--- PASSAGE PROVIDED Enclosed Below ---

Distributed classification through self-interest

Jess has a great comparison of faceted and social classification, go read it now. It reminds me of another solution to the metacrap problem: distributed classification. It’s an approach I’ve seen in my last two big taxonomy-driven projects: a financial services firm’s website and a retailer’s CMS.

In the case of the retailer, they have many thousands of products that need classifying on a regular basis. The products are relatively inexpensive commodities that change often and are sold through stores, a print catalog, and online. All the information about the products, including classification, is managed in one big content management system. They could hire a team of librarians to do the classification. Or they could hire less expensive office workers to do it. But they do neither of these, they let the manufacturers classify their own products. When I first realized they were relinquishing control of information that directly touched the customer I was shocked, and now I think it’s brilliant.

This addresses the tragedy of the commons by rethinking the business operations. Instead of looking around their own organization for someone to classify (someone who has no interest in getting it done right, other than being paid to do so), they moved classification outside the organization to those who already have a self-interest in getting it done, the manufacturers whose main focus is selling more products. This is a more scalable solution than hiring a team of librarians. The rules of the system keep the manufacturers from abusing it. And because they have a self-interest in classifying the products they’ll use a pre-existing system, so there’s no need to resort to ad hoc categories.

--- End of Enclosed PASSAGE PROVIDED ---
--- PROVIDED MATERIAL Enclosed Below ---

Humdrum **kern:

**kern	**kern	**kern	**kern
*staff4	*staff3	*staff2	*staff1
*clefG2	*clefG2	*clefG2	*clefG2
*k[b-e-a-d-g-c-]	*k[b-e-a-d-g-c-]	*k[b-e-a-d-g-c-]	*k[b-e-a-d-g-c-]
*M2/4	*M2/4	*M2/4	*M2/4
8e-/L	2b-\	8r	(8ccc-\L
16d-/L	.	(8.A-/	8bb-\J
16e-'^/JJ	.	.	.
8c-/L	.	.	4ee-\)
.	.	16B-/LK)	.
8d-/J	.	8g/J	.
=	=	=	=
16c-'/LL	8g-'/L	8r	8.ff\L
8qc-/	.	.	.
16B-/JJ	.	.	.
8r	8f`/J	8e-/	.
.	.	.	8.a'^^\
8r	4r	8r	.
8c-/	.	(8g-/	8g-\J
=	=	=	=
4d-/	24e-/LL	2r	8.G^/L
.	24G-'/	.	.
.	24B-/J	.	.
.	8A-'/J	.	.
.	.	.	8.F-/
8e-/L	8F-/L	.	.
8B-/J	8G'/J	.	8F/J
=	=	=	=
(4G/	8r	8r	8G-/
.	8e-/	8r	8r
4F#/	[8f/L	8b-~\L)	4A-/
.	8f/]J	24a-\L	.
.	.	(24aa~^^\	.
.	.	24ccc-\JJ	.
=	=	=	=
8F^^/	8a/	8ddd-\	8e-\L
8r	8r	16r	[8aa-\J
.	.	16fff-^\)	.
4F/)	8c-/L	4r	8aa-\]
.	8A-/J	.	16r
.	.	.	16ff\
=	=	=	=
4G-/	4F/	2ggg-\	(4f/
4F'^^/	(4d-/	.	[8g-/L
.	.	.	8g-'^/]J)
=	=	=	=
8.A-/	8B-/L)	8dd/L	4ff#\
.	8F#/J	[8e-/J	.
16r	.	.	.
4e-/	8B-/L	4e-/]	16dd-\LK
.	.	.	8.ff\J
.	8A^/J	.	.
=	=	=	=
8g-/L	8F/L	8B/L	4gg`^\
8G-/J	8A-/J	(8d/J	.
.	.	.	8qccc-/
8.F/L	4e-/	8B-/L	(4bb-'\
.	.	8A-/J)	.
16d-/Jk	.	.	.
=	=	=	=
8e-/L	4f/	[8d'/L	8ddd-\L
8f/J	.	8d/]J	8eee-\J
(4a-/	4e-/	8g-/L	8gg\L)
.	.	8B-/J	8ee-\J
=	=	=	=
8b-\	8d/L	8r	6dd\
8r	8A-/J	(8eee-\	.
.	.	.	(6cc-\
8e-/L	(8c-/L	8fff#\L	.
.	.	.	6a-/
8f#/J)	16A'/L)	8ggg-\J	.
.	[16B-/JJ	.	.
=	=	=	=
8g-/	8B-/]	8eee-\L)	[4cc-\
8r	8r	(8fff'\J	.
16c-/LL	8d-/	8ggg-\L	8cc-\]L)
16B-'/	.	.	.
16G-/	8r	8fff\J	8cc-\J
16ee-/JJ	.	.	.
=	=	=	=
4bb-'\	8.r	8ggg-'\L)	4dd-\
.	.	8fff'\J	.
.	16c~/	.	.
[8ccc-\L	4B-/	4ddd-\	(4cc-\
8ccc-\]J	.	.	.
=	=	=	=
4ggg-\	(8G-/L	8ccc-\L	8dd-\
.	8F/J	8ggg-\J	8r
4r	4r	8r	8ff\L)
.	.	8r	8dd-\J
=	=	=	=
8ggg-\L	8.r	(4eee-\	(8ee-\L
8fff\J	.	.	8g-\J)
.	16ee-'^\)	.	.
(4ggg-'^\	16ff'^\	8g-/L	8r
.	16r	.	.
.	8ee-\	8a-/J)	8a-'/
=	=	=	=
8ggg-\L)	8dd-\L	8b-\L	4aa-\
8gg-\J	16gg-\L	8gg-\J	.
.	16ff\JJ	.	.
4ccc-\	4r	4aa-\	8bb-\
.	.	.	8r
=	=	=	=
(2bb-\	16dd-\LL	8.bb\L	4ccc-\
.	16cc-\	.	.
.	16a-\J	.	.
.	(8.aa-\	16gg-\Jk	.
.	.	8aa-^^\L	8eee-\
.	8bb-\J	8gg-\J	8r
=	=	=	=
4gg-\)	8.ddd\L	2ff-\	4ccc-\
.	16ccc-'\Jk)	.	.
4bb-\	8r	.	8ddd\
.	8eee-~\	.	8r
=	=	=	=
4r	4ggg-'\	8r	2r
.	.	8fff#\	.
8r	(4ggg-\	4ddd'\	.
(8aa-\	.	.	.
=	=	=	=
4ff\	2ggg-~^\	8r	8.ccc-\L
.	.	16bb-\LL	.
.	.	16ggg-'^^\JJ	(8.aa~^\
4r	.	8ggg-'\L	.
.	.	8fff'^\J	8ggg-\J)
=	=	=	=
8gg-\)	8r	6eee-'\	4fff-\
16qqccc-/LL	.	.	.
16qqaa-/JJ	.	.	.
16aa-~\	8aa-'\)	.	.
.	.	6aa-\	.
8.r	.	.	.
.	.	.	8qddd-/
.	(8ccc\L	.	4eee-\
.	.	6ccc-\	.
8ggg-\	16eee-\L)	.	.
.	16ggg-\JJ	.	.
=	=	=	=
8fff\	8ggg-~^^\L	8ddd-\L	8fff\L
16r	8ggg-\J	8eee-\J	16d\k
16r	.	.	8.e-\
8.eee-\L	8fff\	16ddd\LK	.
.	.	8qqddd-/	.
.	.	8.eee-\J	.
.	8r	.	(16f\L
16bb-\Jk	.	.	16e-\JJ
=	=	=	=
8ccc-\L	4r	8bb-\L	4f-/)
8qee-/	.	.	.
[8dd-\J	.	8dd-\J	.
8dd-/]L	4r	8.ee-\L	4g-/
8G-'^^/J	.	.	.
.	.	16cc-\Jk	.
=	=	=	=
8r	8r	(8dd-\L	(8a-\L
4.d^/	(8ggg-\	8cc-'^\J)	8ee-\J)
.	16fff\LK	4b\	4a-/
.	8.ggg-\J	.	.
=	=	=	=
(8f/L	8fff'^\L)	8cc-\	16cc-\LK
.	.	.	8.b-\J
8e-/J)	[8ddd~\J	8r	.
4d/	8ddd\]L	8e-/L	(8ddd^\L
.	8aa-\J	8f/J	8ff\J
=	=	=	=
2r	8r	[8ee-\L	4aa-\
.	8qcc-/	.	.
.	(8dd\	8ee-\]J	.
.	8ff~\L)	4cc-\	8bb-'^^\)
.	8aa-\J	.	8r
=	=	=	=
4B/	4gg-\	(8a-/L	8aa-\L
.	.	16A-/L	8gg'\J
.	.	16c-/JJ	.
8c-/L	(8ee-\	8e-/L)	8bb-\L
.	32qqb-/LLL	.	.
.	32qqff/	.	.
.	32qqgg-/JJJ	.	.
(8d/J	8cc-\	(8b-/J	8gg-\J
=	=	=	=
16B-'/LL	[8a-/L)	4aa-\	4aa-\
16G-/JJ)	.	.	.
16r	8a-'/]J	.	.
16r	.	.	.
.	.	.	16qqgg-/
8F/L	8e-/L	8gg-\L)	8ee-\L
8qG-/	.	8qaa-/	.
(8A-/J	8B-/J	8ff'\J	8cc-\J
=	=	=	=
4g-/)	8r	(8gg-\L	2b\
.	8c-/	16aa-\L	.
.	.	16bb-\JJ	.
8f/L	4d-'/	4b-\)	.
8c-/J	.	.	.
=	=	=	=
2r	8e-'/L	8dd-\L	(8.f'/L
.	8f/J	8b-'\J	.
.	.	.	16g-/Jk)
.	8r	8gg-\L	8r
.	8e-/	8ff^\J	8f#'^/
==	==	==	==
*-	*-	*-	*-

--- End of Enclosed PROVIDED MATERIAL ---

Write what comes next in the post on distributed classification through self-interest, picking up after its final sentence. The data has no role in this exercise.

This worked, meaning 95% of entries were just fine and the other 5% could be easily caught and cleaned up. Classification experts go absolutely bonkers just thinking about this scenario, but this is the scalable way to get the job done. The fact is, the structure of the system was created by non-experts using common sense and the data is added by people using common sense, all without traditional classification training. At the end of the day the retailer tests the findability of items in the catalog with customers and if it works then the classification is correct.

Ultimately the organization of our exploding volumes of information may be less of a classification problem than an organizational design problem. These two clients I’ve worked with pushed the classification outside their organizations and achieved successful, scalable systems.